What you need to do: Among the records below, how many lines contain the word "allows"? The answer is a single number.

Exercise data:
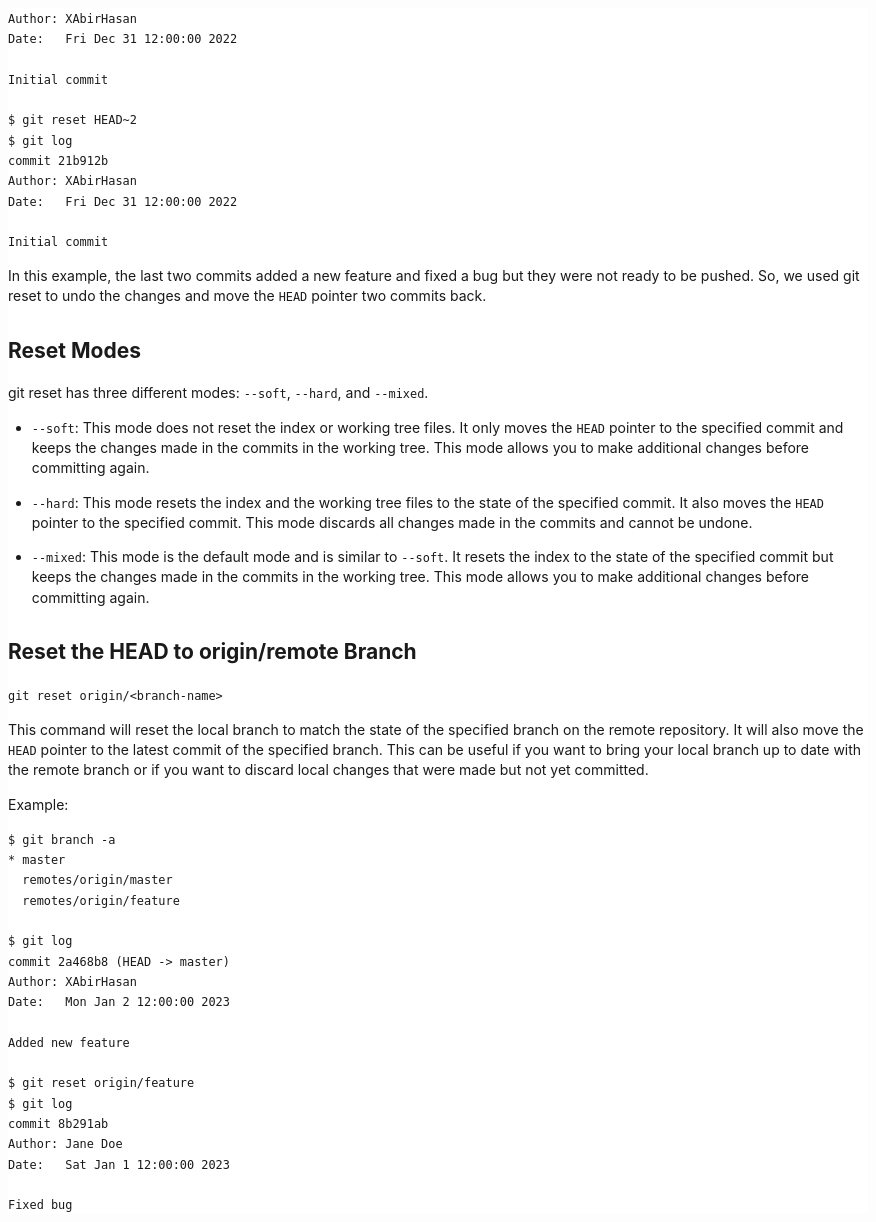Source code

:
```
Author: XAbirHasan
Date:   Fri Dec 31 12:00:00 2022

Initial commit

$ git reset HEAD~2
$ git log
commit 21b912b
Author: XAbirHasan
Date:   Fri Dec 31 12:00:00 2022

Initial commit
```
In this example, the last two commits added a new feature and fixed a bug but they were not ready to be pushed. So, we used git reset to undo the changes and move the `HEAD` pointer two commits back.

## Reset Modes
git reset has three different modes: `--soft`, `--hard`, and `--mixed`.

- `--soft`: This mode does not reset the index or working tree files. It only moves the `HEAD` pointer to the specified commit and keeps the changes made in the commits in the working tree. This mode allows you to make additional changes before committing again.

- `--hard`: This mode resets the index and the working tree files to the state of the specified commit. It also moves the `HEAD` pointer to the specified commit. This mode discards all changes made in the commits and cannot be undone.

- `--mixed`: This mode is the default mode and is similar to `--soft`. It resets the index to the state of the specified commit but keeps the changes made in the commits in the working tree. This mode allows you to make additional changes before committing again.

## Reset the HEAD to origin/remote Branch
```
git reset origin/<branch-name>
```
This command will reset the local branch to match the state of the specified branch on the remote repository. It will also move the `HEAD` pointer to the latest commit of the specified branch. This can be useful if you want to bring your local branch up to date with the remote branch or if you want to discard local changes that were made but not yet committed.

Example:
```
$ git branch -a
* master
  remotes/origin/master
  remotes/origin/feature

$ git log
commit 2a468b8 (HEAD -> master)
Author: XAbirHasan
Date:   Mon Jan 2 12:00:00 2023

Added new feature

$ git reset origin/feature
$ git log
commit 8b291ab
Author: Jane Doe
Date:   Sat Jan 1 12:00:00 2023

Fixed bug
```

Result of the task: 2